Issu d’un modeste quartier franco-ontarien, auquel je suis toujours attaché,  j’ai traversé la rivière des Outaouais à 28 ans sans aller plus loin que Gatineau, et toute ma carrière journalistique au Québec s’est déroulée dans cette région frontalière où je suis enraciné. Voilà sans doute pourquoi je reste toujours un peu surpris d’apprendre que mes textes puissent être lus et appréciés ailleurs au Québec.

 

Et croyez-moi, j’en suis profondément reconnaissant. 

 

Après un demi-siècle de journalisme sous toutes ses formes, si j’ai acquis une certitude, c’est qu’un peuple libre et bien informé finira toujours par prendre les bonnes décisions… Ce n’est pas l’effet du hasard si les régimes autoritaires et les dictatures censurent les médias et emprisonnent les journalistes.

 

Même dans des démocraties comme le Canada, la libre circulation de l’information peut parfois constituer une menace pour les détenteurs du pouvoir. La crise d’octobre 1970, que J’ai suivie comme journaliste du début à la fin, offre un exemple saisissant.

 

Entre l’enlèvement du diplomate James Cross par le FLQ, le 5 octobre, et l’imposition des mesures de guerre, onze jours plus tard, les médias ont pu faire leur boulot sans entraves. Il régnait dans nos salles de rédaction une fébrilité rarement vue. L’information abondante permettait aux Québécois de faire la part des choses, au grand déplaisir d’Ottawa, qui craignait toujours un glissement nationaliste de l’opinion.

 

Puis, à 4 heures du matin, le 16 octobre, ce fut la Loi sur les mesures de guerre. Fini les libres débats sur la place publique, fini la liberté de presse des jours précédents.

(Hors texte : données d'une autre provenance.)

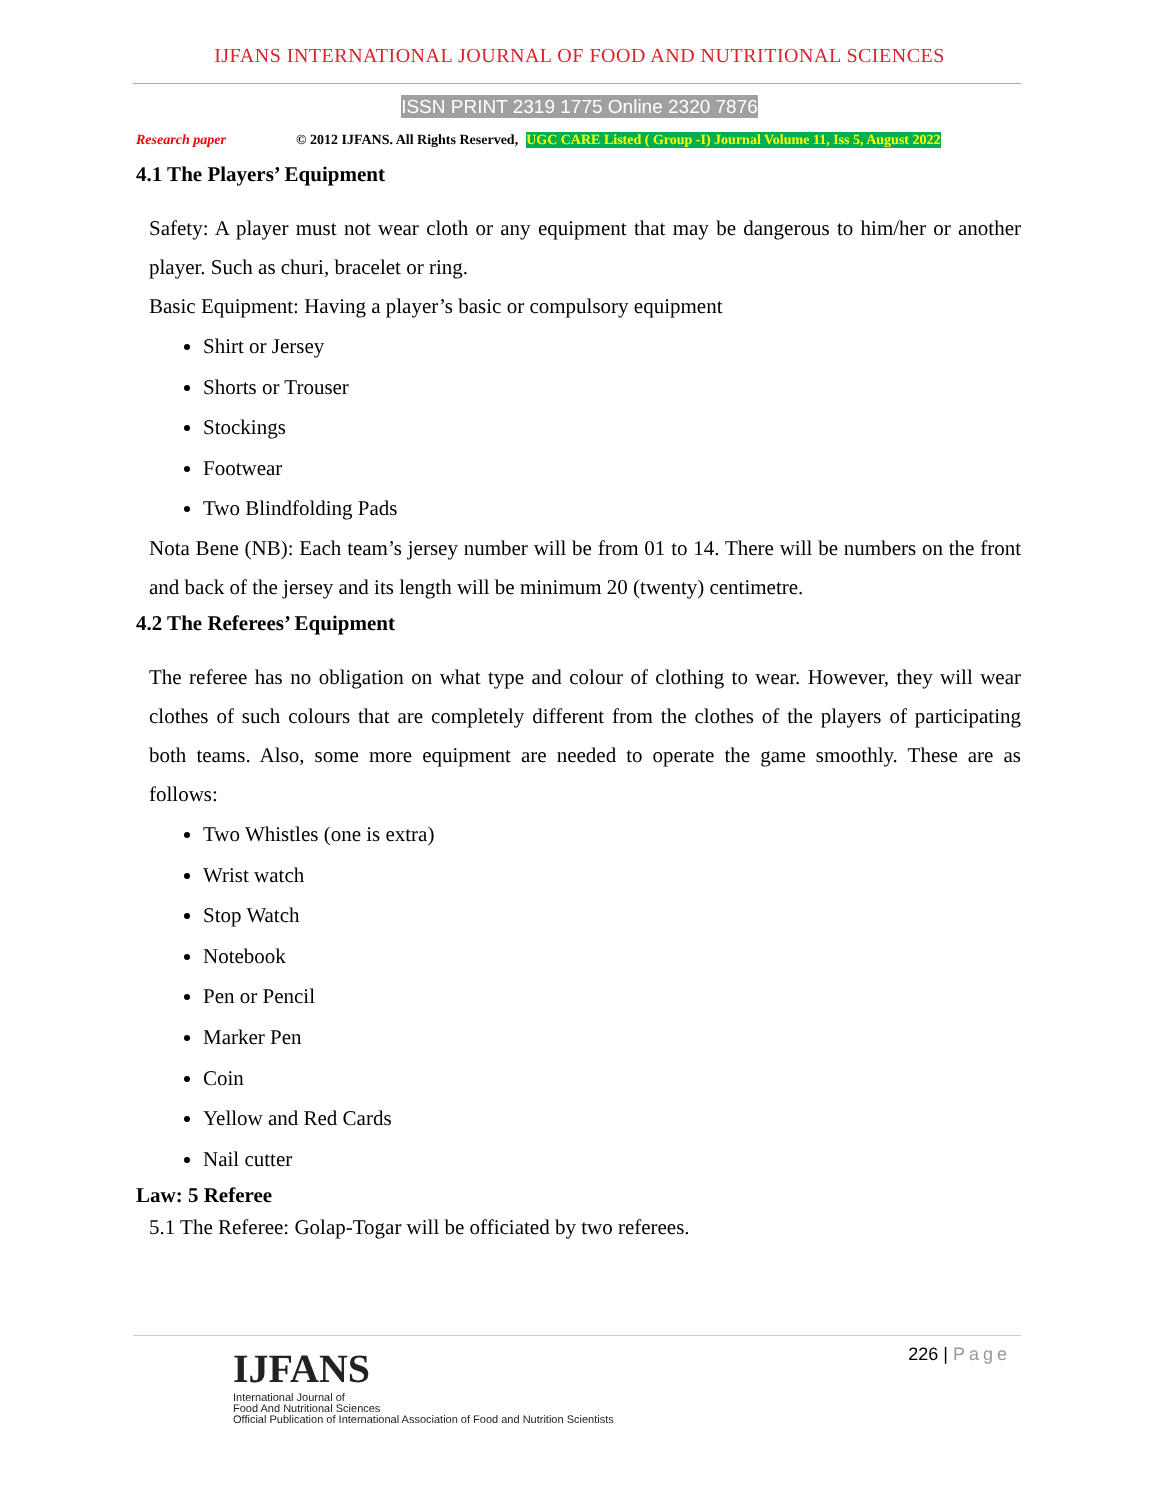IJFANS INTERNATIONAL JOURNAL OF FOOD AND NUTRITIONAL SCIENCES
ISSN PRINT 2319 1775 Online 2320 7876
Research paper © 2012 IJFANS. All Rights Reserved, UGC CARE Listed ( Group -I) Journal Volume 11, Iss 5, August 2022
4.1 The Players’ Equipment
Safety: A player must not wear cloth or any equipment that may be dangerous to him/her or another player. Such as churi, bracelet or ring.
Basic Equipment: Having a player’s basic or compulsory equipment
Shirt or Jersey
Shorts or Trouser
Stockings
Footwear
Two Blindfolding Pads
Nota Bene (NB): Each team’s jersey number will be from 01 to 14. There will be numbers on the front and back of the jersey and its length will be minimum 20 (twenty) centimetre.
4.2 The Referees’ Equipment
The referee has no obligation on what type and colour of clothing to wear. However, they will wear clothes of such colours that are completely different from the clothes of the players of participating both teams. Also, some more equipment are needed to operate the game smoothly. These are as follows:
Two Whistles (one is extra)
Wrist watch
Stop Watch
Notebook
Pen or Pencil
Marker Pen
Coin
Yellow and Red Cards
Nail cutter
Law: 5 Referee
5.1 The Referee: Golap-Togar will be officiated by two referees.
226 | Page
IJFANS
International Journal of
Food And Nutritional Sciences
Official Publication of International Association of Food and Nutrition Scientists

Des gens qui discutaient la veille en toute quiétude des nouvelles de dernière heure et des moyens de régler la crise se sont retrouvés derrière les barreaux, sans mandat, sans recours. Quand, le lendemain, Pierre Laporte a été assassiné, l’opinion publique a achevé de basculer pendant que les médias instauraient un régime d’autocensure.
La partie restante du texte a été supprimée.